• _Exercise directions_
Each record that follows is to be transcribed exactly, excluding its images.

• _Camera geometry data_
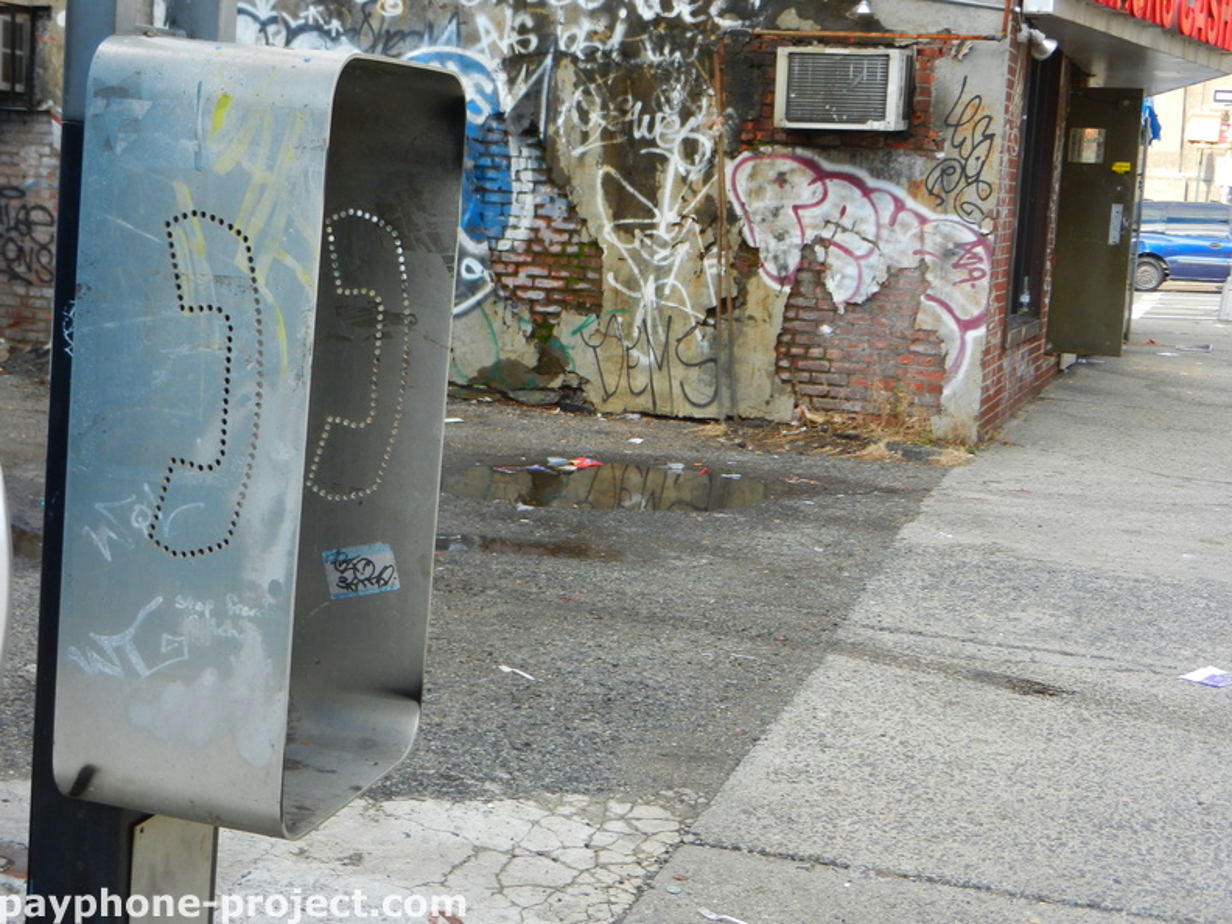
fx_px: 1886
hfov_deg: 36.2
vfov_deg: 27.5
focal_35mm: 53
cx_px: 616
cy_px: 462
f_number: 4.4
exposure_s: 1/200
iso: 160
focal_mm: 9.4
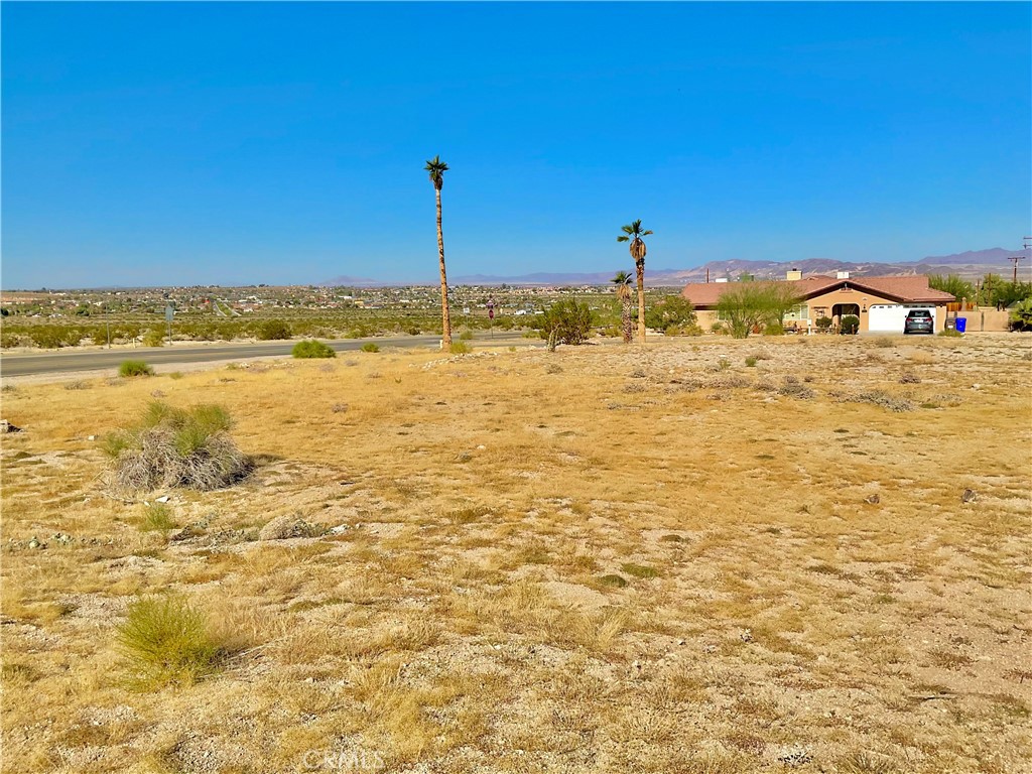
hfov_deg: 61.7
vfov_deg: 48.2
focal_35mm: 29
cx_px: 516
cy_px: 387
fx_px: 865
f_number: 1.8
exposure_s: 1/4405
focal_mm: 3
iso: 16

• _Answer box_
fx_px: 1886
hfov_deg: 36.2
vfov_deg: 27.5
focal_35mm: 53
cx_px: 616
cy_px: 462
f_number: 4.4
exposure_s: 1/200
iso: 160
focal_mm: 9.4
hfov_deg: 61.7
vfov_deg: 48.2
focal_35mm: 29
cx_px: 516
cy_px: 387
fx_px: 865
f_number: 1.8
exposure_s: 1/4405
focal_mm: 3
iso: 16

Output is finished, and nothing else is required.